Er lehnte sich ebenfalls etwas in seinem Stuhl zurück und sah mir fest in die Augen. „Frau Brückner wurde von Passanten in einer Seitenstraße in Neukölln gefunden. Diese haben den Rettungsdienst informiert. Bei Eintreffen des Rettungsdienstes, das Protokoll des Einsatzes liegt uns vor, war ihre Freundin bereits bewusstlos. Vom Verursacher fehlte jede Spur. Jedoch fehlten auch Bremspuren auf der Straße. Es ist also nicht auszuschließen, dass sie vorsätzlich angefahren beziehungsweise überfahren wurde. Dr. Berg hat uns mitgeteilt, dass ihre Verletzungen für ein solches Szenario sprechen." Es herrschte Stille im Raum, eine kurze Pause, um neue Luft zu holen. „Wir werden einen öffentlichen Zeugenaufruf starten. Die Kleidung, die sie trug, wird zur Zeit kriminaltechnisch auf etwaige Spuren untersucht."
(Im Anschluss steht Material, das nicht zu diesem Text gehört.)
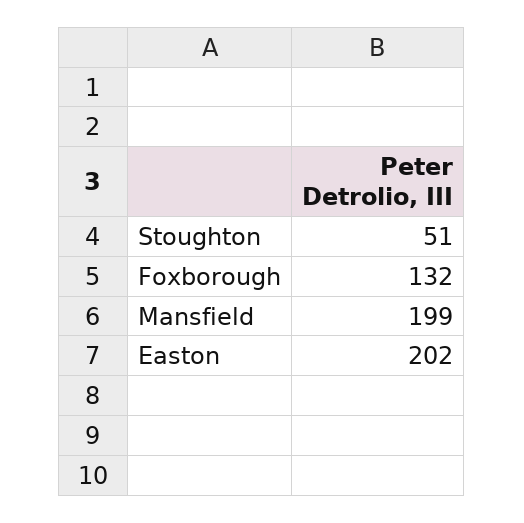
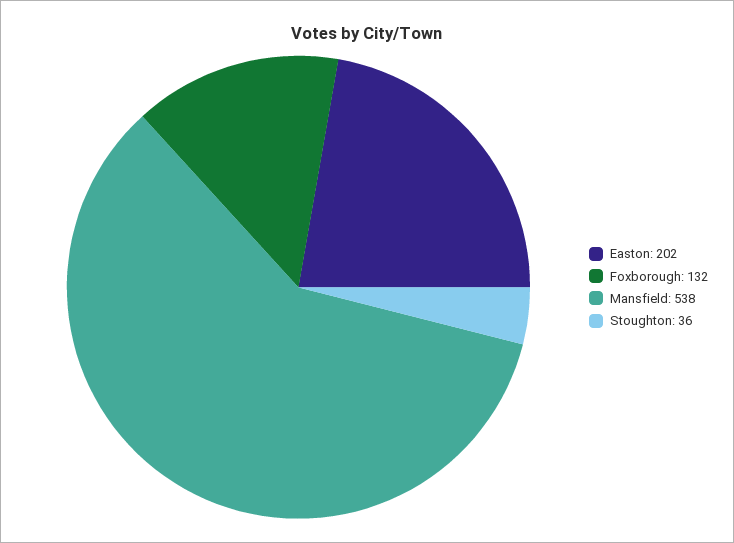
Stoughton: 51 -> 36
Mansfield: 199 -> 538

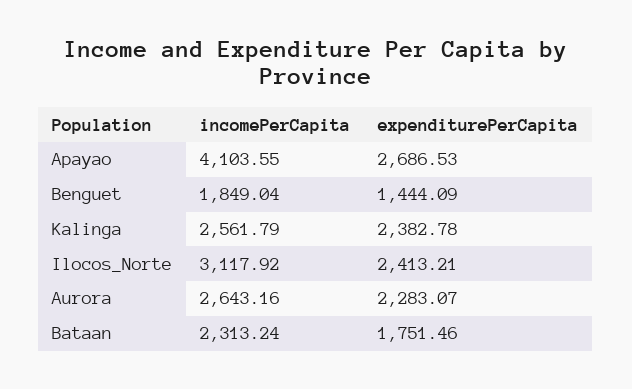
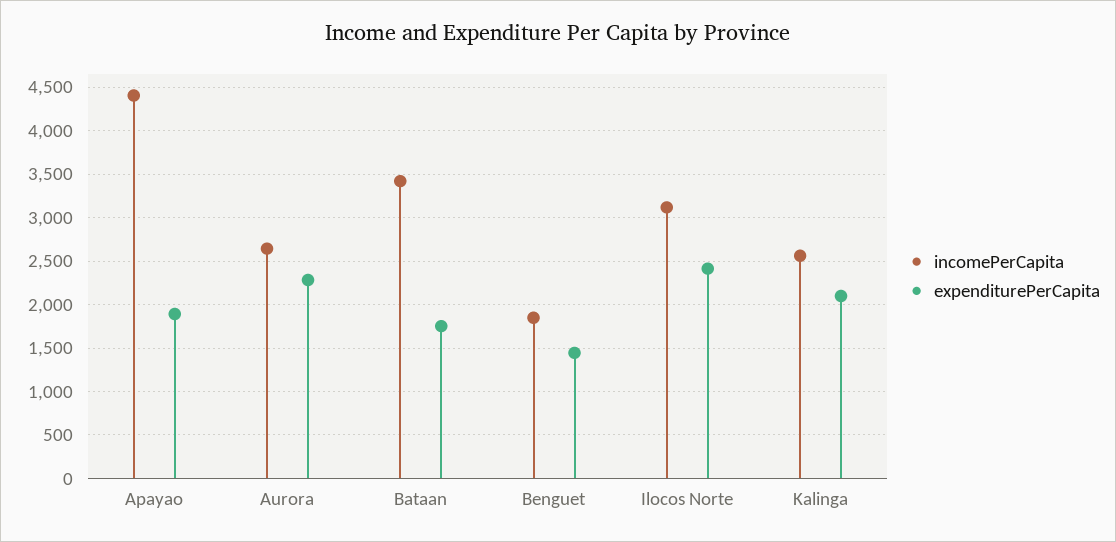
incomePerCapita, Apayao: 4103.55 -> 4400
expenditurePerCapita, Apayao: 2686.53 -> 1900
expenditurePerCapita, Kalinga: 2382.78 -> 2100
incomePerCapita, Bataan: 2313.24 -> 3400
Seine Worte geisterten in meinem Kopf herum. Ich spürte, wie mir der Kaffee von heute Morgen hochkam und ehe ich etwas dagegen tun konnte, musste ich mich im Schwall übergeben. Stöhnend und nach Luft ringend beugte ich meinen Oberkörper vorne über.

Über das Platschen hinweg, welches mein Mageninhalt erzeugt hatte, als er auf den Boden traf, hörte ich, dass Kommissar Brandt aufgestanden war und zu mir herüber gekommen war. Er legte mir eine Hand zwischen die Schulterblätter und fragte mich, ob alles in Ordnung sei. Was für eine dämliche Frage.

Ich konnte nur wimmern. Es war alles zu viel, viel zu viel. Über mein Würgen hinweg hörte ich, wie er versuchte mich mit Worten zu beruhigen. Doch auch er war machtlos gegen meinen rebellierenden Magen und die kreisenden Gedanken. Ich konnte sie ja nicht mal selbst ordnen, wie sollte dies dann ein Fremder können, der sie dazu angekurbelt hatte?

Als das Würgen langsam nachließ, setzte ich mich wieder gerader auf den Stuhl. Herr Brandt reichte mir ein Taschentuch und ich tupfte mir die Tränen ab und putzte mir die Nase. Ich versuchte, so tief wie möglich Luft zu holen. Der Geschmack im Mund war widerlich und mein Magen drückte noch immer. Ich fühlte mich absolut kraftlos und ausgelaugt. Dabei hätte ich etwas Stärke und Kraft mehr als gut gebrauchen können. Wer konnte schon sagen, was mich als Nächstes erwarten würde. Mit was würde ich noch alles konfrontiert werden.

„Soll ich jemanden anrufen?", fragte er mich nach einigen Minuten.

„Es...es geht schon. Wenn Sie mir vielleicht ein Taxi bestellen könnten?"

„Sicher." Er griff nach seinem Mobiltelefon und wählte eine Nummer. Seinen Worten zu Folge, die wenige Augenblicke später durch die Leitung geschickt wurden, sprach er wieder mit der jungen Polizistin hinter dem Tresen ein Stockwerk tiefer. Nachdem er aufgelegt hatte, richtete er das Wort wieder an mich. „Meine Kollegin kümmert sich darum. Kann ich noch was für Sie tun?"

Ich schüttelte nur meinen Kopf. Es gab nichts, was irgendjemand tun konnte. Ich wollte nur noch weg und mich verkriechen.

So verharrten wir minutenlang, ohne dass jemand von uns sprach. Ich saß wie der sprichwörtliche Schluck Wasser in der Kurve auf dem Stuhl und der Kommissar stand vor mir. Zwischen uns der Fleck aus Erbrochenem. Es klopfte irgendwann an der Türe und er öffnete sie. Es war zum Glück der Taxifahrer. Ich stand auf und wankte dabei leicht. Sofort kam der Fahrer zu mir und stützte mich.

Als wir schon am Türrahmen angekommen waren, richtete Herr Brandt noch einmal das Wort an mich. „Wenn Ihnen noch etwas einfällt, melden Sie sich bitte. Meine Nummer haben Sie ja."

Wieder nickte ich nur und schwankte eingehakt beim Taxifahrer zur Türe hinaus.